ERPD serves as the first-line endoscopic interventional therapy for pediatric chronic pancreatitis (CP). However, pediatric-specific risk factors for post-endoscopic retrograde cholangiopancreatography pancreatitis (PEP) and the optimal stent exchange intervals remain poorly defined.

Methods

In this single-center retrospective study, pediatric CP patients (≤ 14 years) undergoing ERPD procedures (2015–2024) were enrolled. PEP was diagnosed per ESGE 2020 criteria (new/worsened abdominal pain + amylase/lipase > 3×ULN).

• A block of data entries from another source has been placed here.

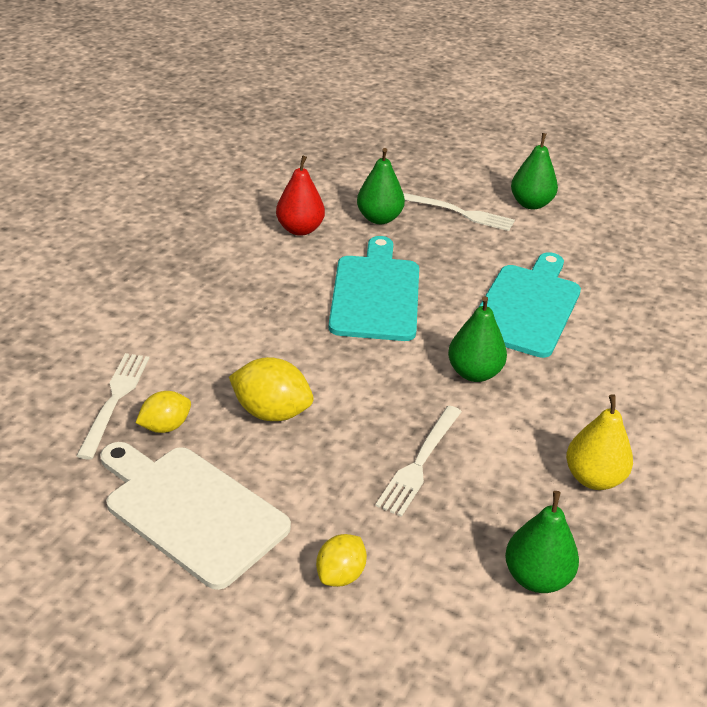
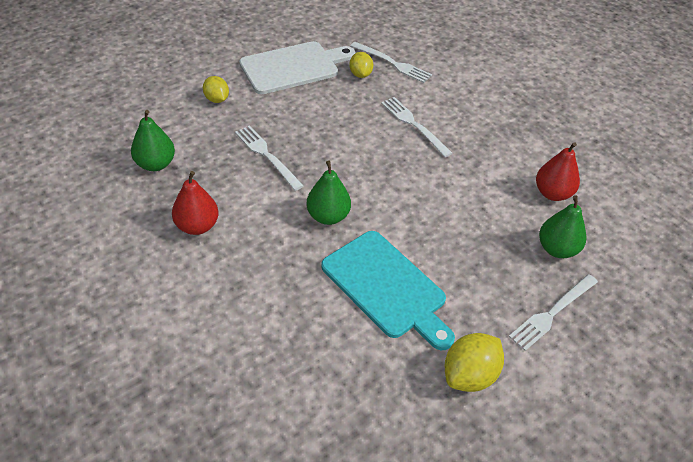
camera: 115 degrees right, 10 degrees up
yellow lemon [229,357,314,421] -> yellow lemon moved to [445,333,504,392]
turquoise cutting board [329,236,419,341] -> none
green pear [511,133,558,209] -> none
yellow pear [566,394,633,490] -> red pear [172,171,219,235]
none -> white fork [381,97,453,157]

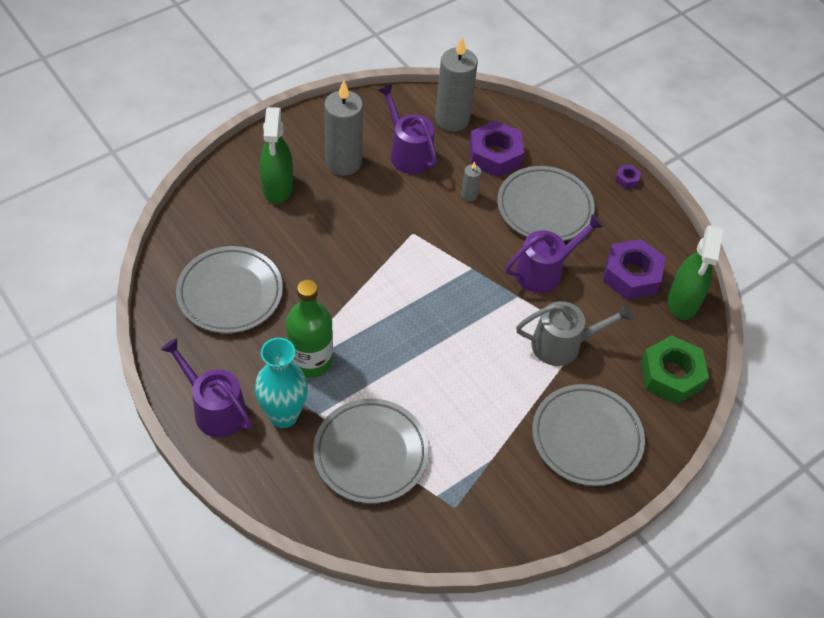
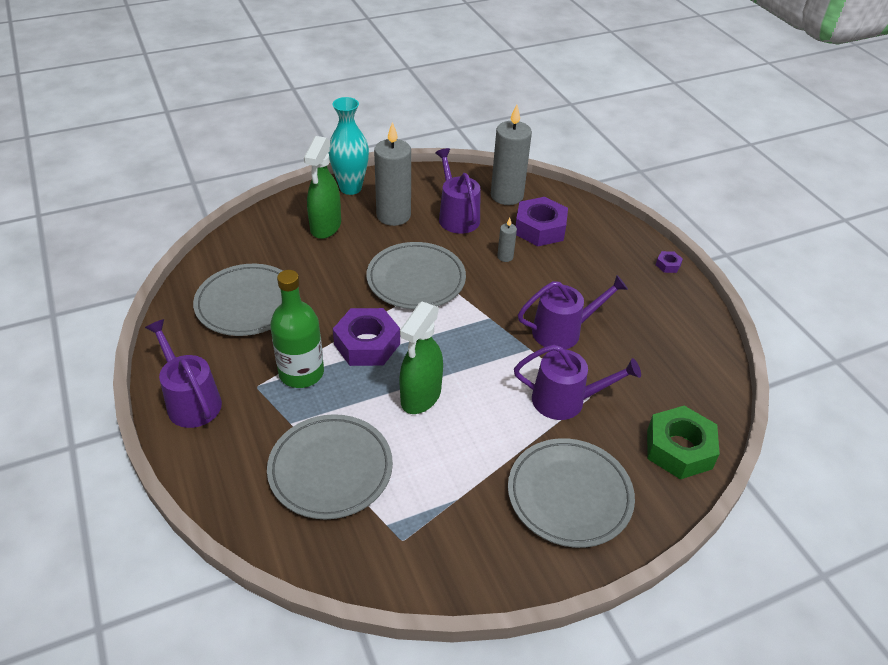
camera: 15 degrees right, 10 degrees down
turquoise vase [255,338,308,428] -> turquoise vase moved to [328,97,369,195]
grey plate [497,166,595,241] -> grey plate moved to [366,242,466,309]
grey watering can [516,301,633,366] -> purple watering can [514,345,641,420]
purple nut [603,239,666,300] -> purple nut moved to [333,308,400,366]
green spray bottle [668,225,723,320] -> green spray bottle moved to [399,302,443,414]

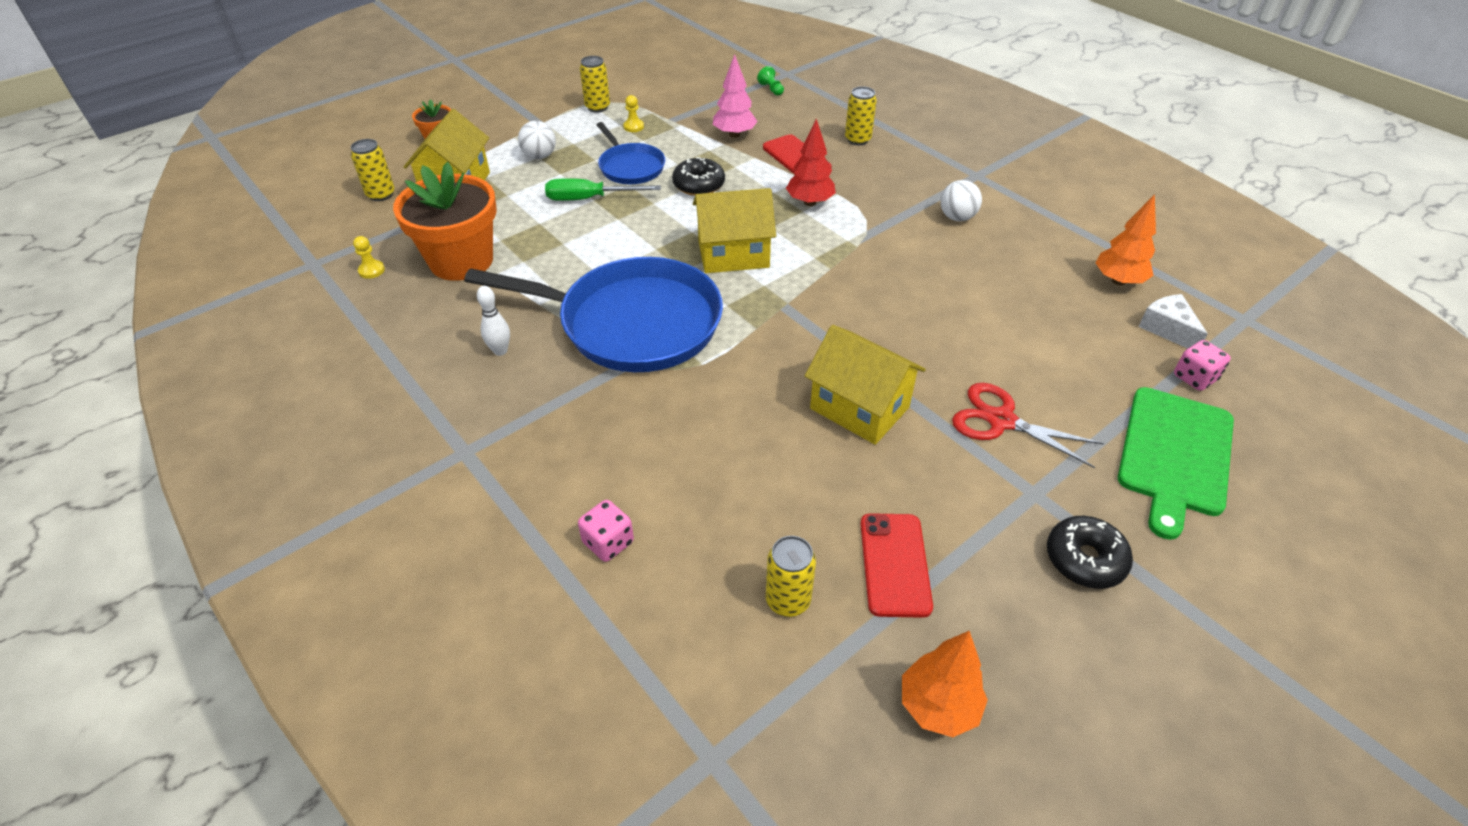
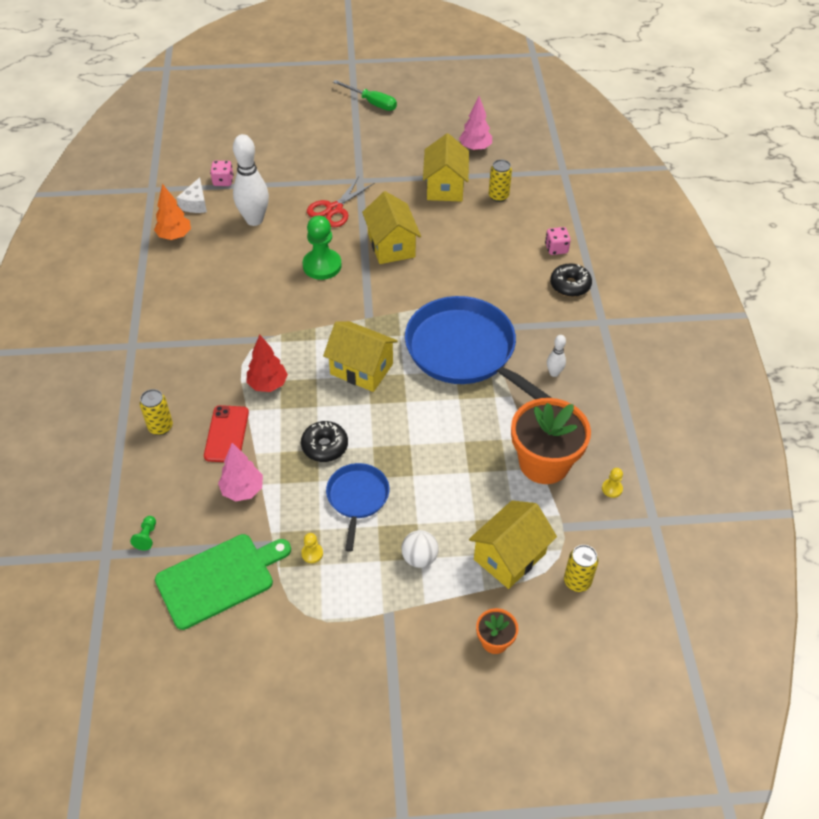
camera: 145 degrees left, 5 degrees up
green screwdriver [545,178,661,201] -> green screwdriver moved to [333,80,397,111]
yellow can [580,56,610,113] -> none
red phone [860,513,933,618] -> yellow house [423,133,469,202]
orange tree [902,631,988,737] -> pink tree [459,96,492,151]
white ball [941,180,982,221] -> none
red scissors [952,383,1104,468] -> red scissors turned 60 degrees clockwise [307,177,374,227]
black donut [1047,516,1133,589] -> black donut moved to [550,263,592,297]
green cutting board [1118,387,1234,540] -> green cutting board moved to [155,534,291,630]
none -> white bowling pin [233,134,269,226]
none -> green pawn [303,216,342,280]

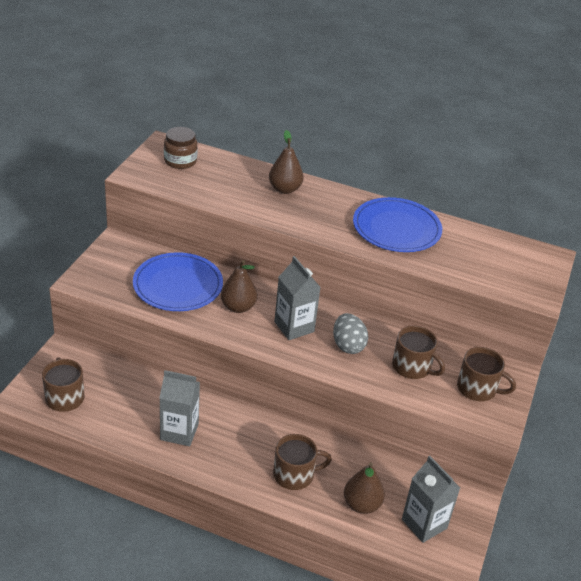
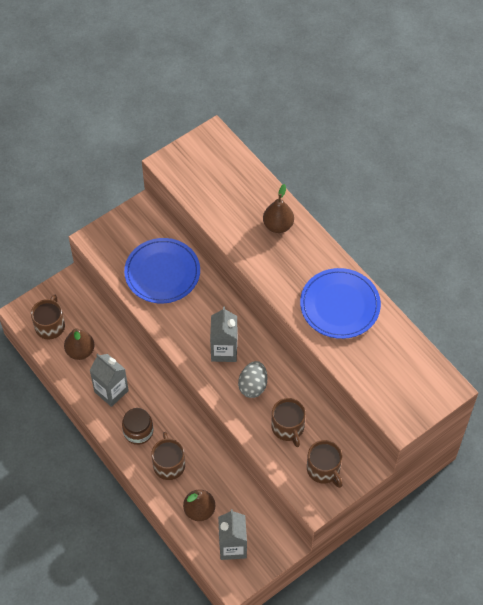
camera: 35 degrees right, 20 degrees up
brown jar [164,127,198,169] -> brown jar moved to [122,408,153,445]
brown pear [221,260,257,313] -> brown pear moved to [64,328,94,360]
brown mug [273,434,332,490] -> brown mug turned 120 degrees counterclockwise [151,432,185,480]

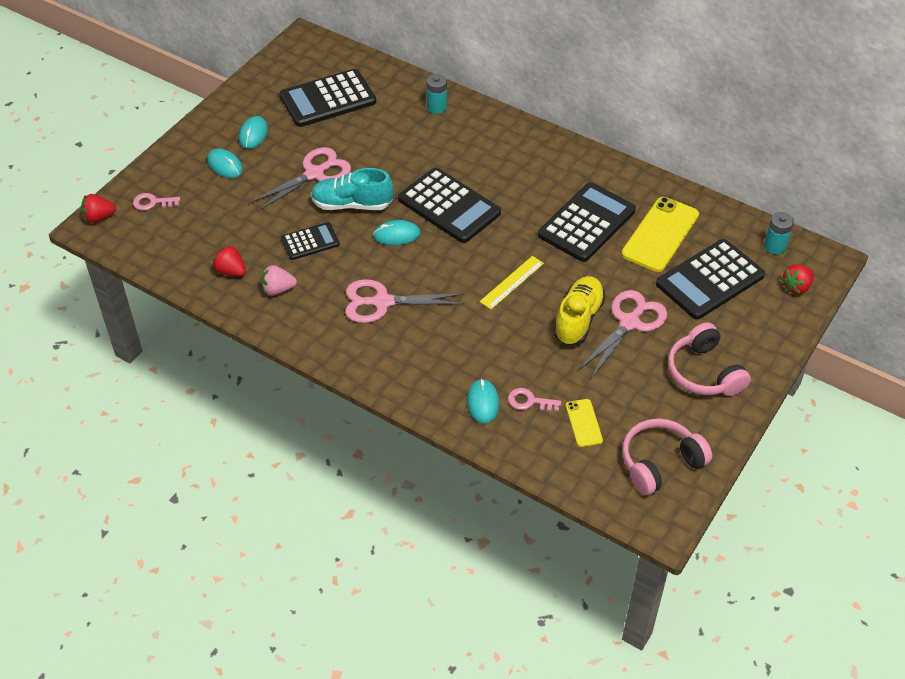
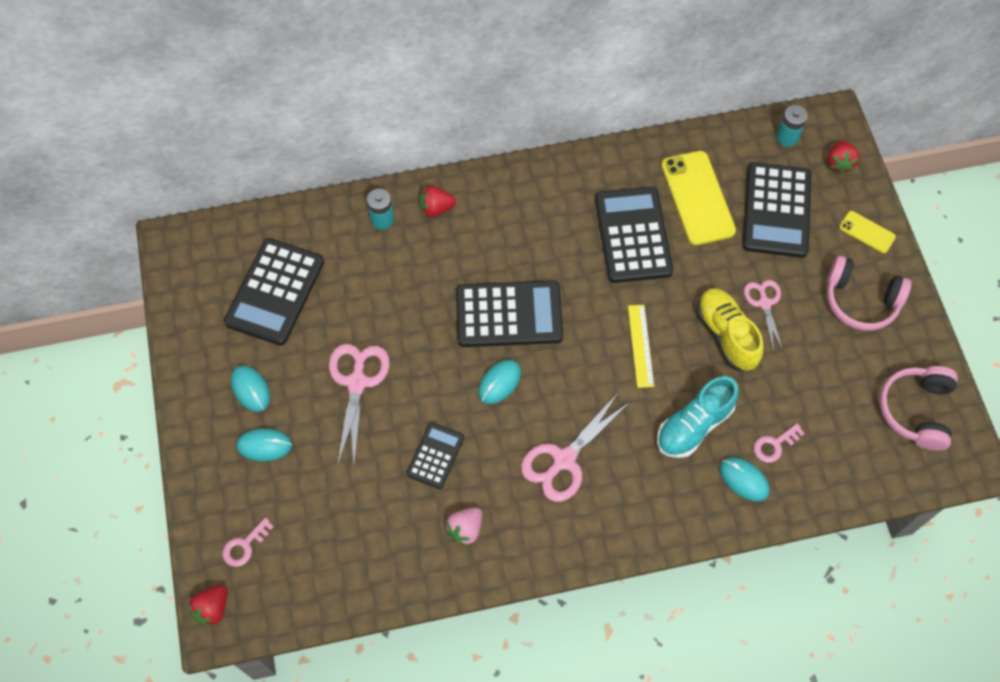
camera: 45 degrees left, 15 degrees up
red strawberry [213,245,246,277] -> red strawberry moved to [420,186,456,217]
turquoise shoe [311,168,394,210] -> turquoise shoe moved to [657,376,739,458]
yellow phone [566,399,603,447] -> yellow phone moved to [839,211,896,253]
pink scissors [579,290,667,378] -> pink scissors [744,280,783,353], size x0.63

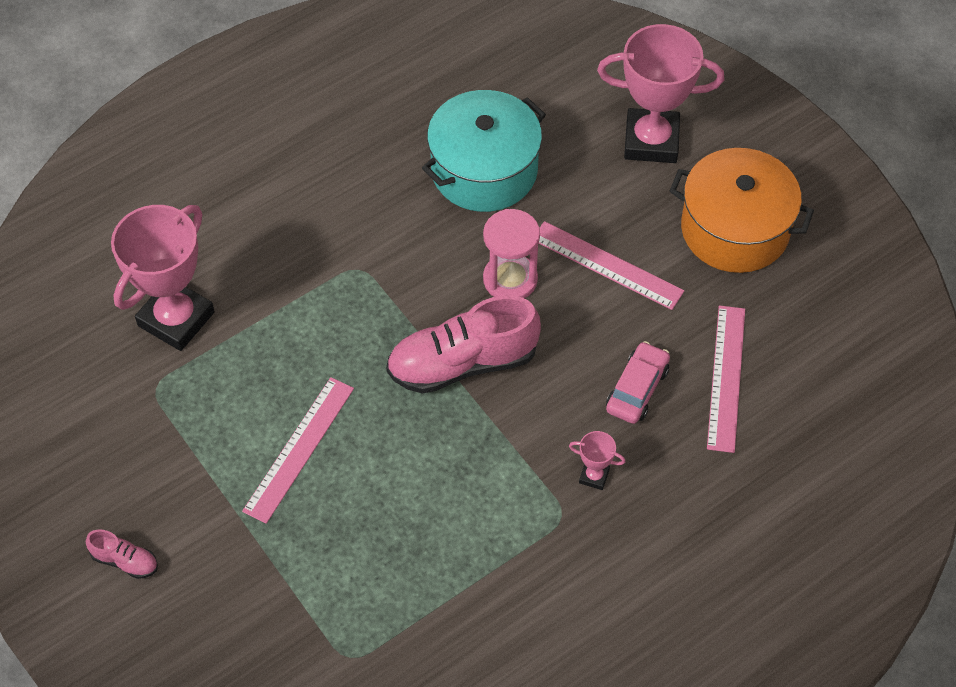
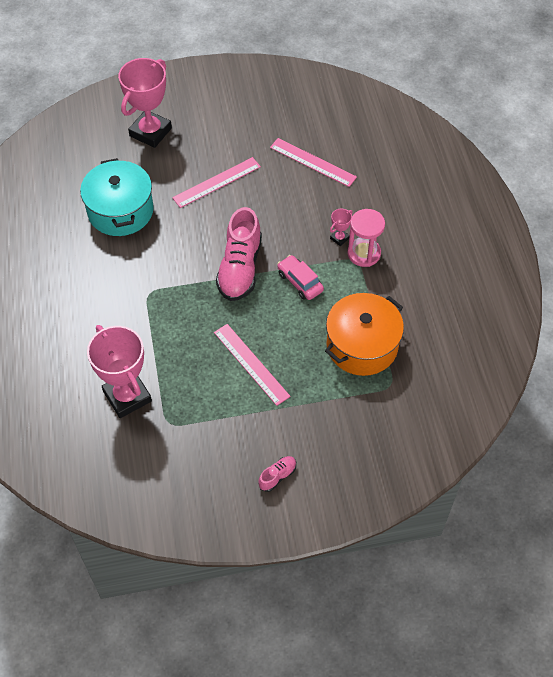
camera: 65 degrees left, 0 degrees up
pink hourglass [483,209,540,298] -> pink hourglass moved to [348,209,385,267]
pink car [606,341,670,424] -> pink car moved to [277,255,324,300]
orange pot [670,148,814,273] -> orange pot moved to [325,293,404,376]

Univariate and multivariate logistic regression identified PEP risk factors. Stent exchange intervals (standard interval vs. long interval) were compared for symptoms and acute pancreatitis occurrence.

Results

A cohort of 51 pediatric CP patients underwent 131 successful ERPD procedures. PEP occurred in 23 procedures (17.6%), all classified as mild and managed conservatively without severe complications. Univariate analysis revealed potential associations between PEP and several variables and multivariate analysis identified that pancreaticobiliary maljunction (PBM) (Adjusted OR = 4.861, 95% CI: 1.143–20.716, P = 0.032) and small stent diameter (≤ 5 Fr) (Adjusted OR = 3.083, 95% CI: 1.163–9.495, P = 0.047) were associated with increased PEP risk. No significant differences were observed in interval symptoms (standard interval: 22.7% vs. long interval: 27.6%, P = 0.693) or acute pancreatitis episodes (9.1% vs. 10.3%, P = 0.881) between the two groups.

Conclusions

PBM and small stent diameter (≤ 5 Fr) are associated with increased PEP risk, although causality cannot be established. Extending stent exchange intervals beyond 6 months does not increase the risk of symptoms or acute pancreatitis. Individualizing stent replacement schedules to lower procedural burden appears feasible, which requires further validation in prospective studies.